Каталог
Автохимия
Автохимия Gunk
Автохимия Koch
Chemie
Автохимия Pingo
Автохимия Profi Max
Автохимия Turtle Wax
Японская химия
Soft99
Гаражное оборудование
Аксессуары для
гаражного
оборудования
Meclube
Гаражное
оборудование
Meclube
——
■ **What you need to do**
Reproduce all of the material above line for line, without changing any characters.

■ **Written answer**
Каталог
Автохимия
Автохимия Gunk
Автохимия Koch
Chemie
Автохимия Pingo
Автохимия Profi Max
Автохимия Turtle Wax
Японская химия
Soft99
Гаражное оборудование
Аксессуары для
гаражного
оборудования
Meclube
Гаражное
оборудование
Meclube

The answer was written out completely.